Friday, May 7, 2010

A New Way of Thinking about Science

Like I mentioned in class, I am both a CSCL major and premed, so my entire school career has been an odd, yet balancing, mix of humanities and science. The issue was that I had no concise way to bring the two together. I most other CSCL classes we've stuck to what you'd expect from a course that teaches about culture; literature, the media, tv, movies, music, sexuality, ect. But I hadn't come across a way to really fit what I've learned from being a CSCL major into my science classes.

I had previously thought of the sciences as most people do, as being pure and mostly unaffected by society. In biology and psychology I could see some of the outside influences but in my mind the harder sciences, like physics or chemistry, were pretty much solid. Regardless of where (or when) you live the acceleration on a falling object from gravity on Earth is always 9.81 m/s^2 and water will always consist of two Hydrogens and an Oxygen molecule.

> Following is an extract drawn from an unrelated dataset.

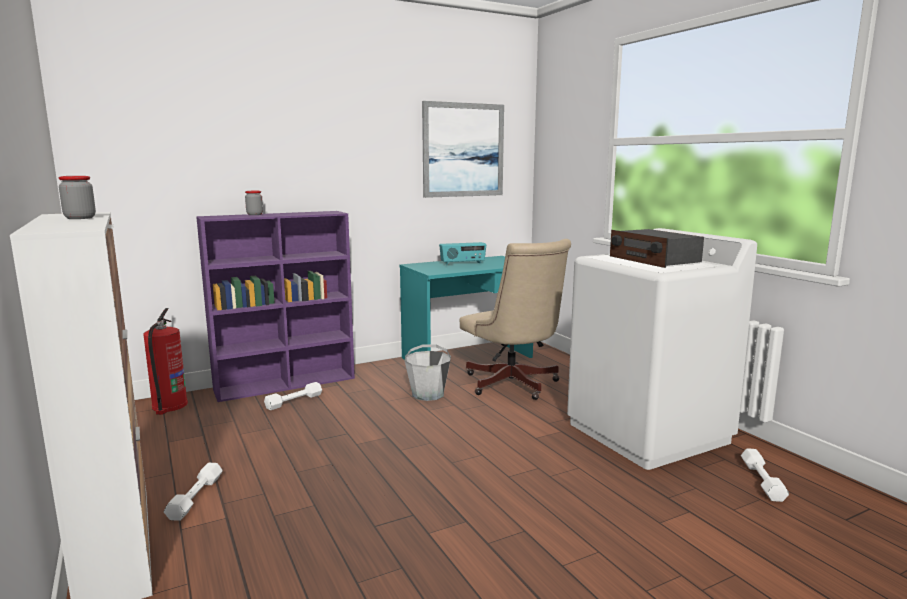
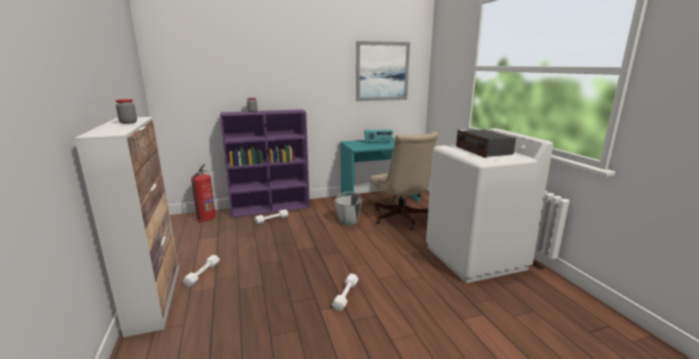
camera: 10 degrees right, 5 degrees up
white dumbbell [741,449,789,502] -> white dumbbell moved to [332,273,359,311]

What I can see know is that while these facts were always part of reality, before people had a way of "seeing" them these facts could not have been true. Before Newton was able to derive the equation for the force of gravity it could not have been true that the acceleration is always 9.81 m/s^2. You need a fact before you can say its true or not. According to Aristotle the truth of the matter was that the "nature" of the objects decided whether or not they rose or fell. Somethings fell because their natural position was in the center of the universe (which was the Earth at the time) and so they'd move downwards. While we know now that this is not reality and, for us, is wrong, in the 4th century BC Aristotle was correct. Facts are just what the majority of the people, those with authority, at least, consider to be correct, even if it turns out to be contradictory to the reality. Society creates truth.

I take from this class a heightened sense of skepticism about the world around me. I can see more clearly that many of the things I consider true or factual may be incorrect in reality. I am comfortable with this, however. I feel that a good amount of doubt is healthy, for scientists just as much as, if not more than, anyone else. If no one bothered to question the reality of an established fact we would not have seen any of the progression that has brought society to where it is today.